Travis Kalanick’s latest obsession is the puzzle game “2048.”
A new piece out Thursday from Bloomberg details Kalanick’s final few months as Uber CEO and what he’s been up to after being pushed out of the company – and that includes a new addiction to the popular smartphone game.
Kalanick’s last few months at Uber were contentious, Bloomberg reports, and before his tenure was over, tragedy struck: Kalanick’s mother was killed in a boating accident, and his father was seriously injured.
According to Bloomberg, Kalanick is using his newfound downtime to set up a family office, spend time with his father – and play plenty of “2048.”
Kalanick even confirmed he loves the game on his Instagram back in September:
But “2048” isn’t a new game – or a particularly original one at that. It’s easy to learn, and even easier to get hooked on. So here’s how to play “2048,” the game that’s taking up a lot of Kalanick’s free time:
“2048” came out in 2014. It’s similar to another popular mobile game, called “Threes.”

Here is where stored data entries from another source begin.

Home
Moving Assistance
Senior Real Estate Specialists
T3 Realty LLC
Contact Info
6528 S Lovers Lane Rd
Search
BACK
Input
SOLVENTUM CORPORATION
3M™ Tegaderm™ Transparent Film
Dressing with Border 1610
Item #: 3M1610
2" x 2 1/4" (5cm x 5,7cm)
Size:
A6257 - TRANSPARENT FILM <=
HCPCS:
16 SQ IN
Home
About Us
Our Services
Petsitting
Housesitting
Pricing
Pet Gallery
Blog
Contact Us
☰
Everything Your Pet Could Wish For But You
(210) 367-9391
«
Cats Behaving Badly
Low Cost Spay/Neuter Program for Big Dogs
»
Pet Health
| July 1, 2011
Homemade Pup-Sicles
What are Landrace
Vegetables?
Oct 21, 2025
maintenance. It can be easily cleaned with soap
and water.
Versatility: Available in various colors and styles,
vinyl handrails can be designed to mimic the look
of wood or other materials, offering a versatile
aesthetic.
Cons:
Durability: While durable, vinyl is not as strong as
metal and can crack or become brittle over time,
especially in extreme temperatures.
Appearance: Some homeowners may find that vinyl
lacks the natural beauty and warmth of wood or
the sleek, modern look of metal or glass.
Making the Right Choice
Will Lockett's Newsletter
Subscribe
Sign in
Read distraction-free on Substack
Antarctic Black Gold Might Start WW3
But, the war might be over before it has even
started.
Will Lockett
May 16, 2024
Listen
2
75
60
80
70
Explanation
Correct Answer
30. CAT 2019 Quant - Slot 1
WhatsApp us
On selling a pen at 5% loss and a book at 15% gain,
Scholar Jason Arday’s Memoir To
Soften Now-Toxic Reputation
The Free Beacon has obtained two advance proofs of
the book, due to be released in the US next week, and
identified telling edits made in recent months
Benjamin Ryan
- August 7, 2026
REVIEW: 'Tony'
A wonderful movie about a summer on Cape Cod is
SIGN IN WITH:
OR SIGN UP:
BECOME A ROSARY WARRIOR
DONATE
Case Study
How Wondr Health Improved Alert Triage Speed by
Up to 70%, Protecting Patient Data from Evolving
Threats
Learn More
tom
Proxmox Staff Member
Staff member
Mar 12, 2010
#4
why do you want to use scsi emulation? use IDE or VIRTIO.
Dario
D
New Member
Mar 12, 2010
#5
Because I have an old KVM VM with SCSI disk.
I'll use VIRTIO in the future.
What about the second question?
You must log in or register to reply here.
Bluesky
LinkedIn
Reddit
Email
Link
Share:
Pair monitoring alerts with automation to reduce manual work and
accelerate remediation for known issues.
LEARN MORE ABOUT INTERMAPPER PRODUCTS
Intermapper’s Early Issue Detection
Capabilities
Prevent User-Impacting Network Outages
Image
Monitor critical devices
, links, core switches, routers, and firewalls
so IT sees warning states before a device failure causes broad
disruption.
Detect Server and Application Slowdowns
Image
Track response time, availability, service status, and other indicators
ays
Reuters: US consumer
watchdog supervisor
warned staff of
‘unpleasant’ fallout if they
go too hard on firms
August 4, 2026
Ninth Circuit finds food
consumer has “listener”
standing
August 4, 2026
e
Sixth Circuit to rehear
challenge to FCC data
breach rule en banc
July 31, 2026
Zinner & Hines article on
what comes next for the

Back in 2014, the developers behind “Threes” even wrote a lengthy blog post detailing their frustration at the similarities, since “Threes” came first. But “2048” likely became so popular because it’s free – “Threes” costs $US2.99 these days.
“2048” was originally created by a developer named Gabriele Cirulli, but the mobile version most people play these days is from Ketchapp Games.
Your goal in “2048” is to add up all the tiles to get to the number 2048.
The game takes place within a 4×4 board – you’ll start off with two tiles each bearing the number “2.”
When you swipe one of the tiles toward the other, they will combine to make one tile. They will also combine their values, so you’ll now have a tile that says “4.”
Here’s a look at the game in action:
Every time you make any sort of move, you’ll be given a new tile. It’s wise to make as few moves as possible so your board doesn’t fill with tiles.
As the game goes on, the numbers will get bigger and bigger. Here’s my board — halfway to 2048!
If every square on your board is filled with a tile, you lose.
I had all the necessary tiles to win the game, but nowhere to move them.
The game keeps track of your high score and urges you to try again. Plus, there’s no limit on “lives,” which makes it hard to resist playing again and again.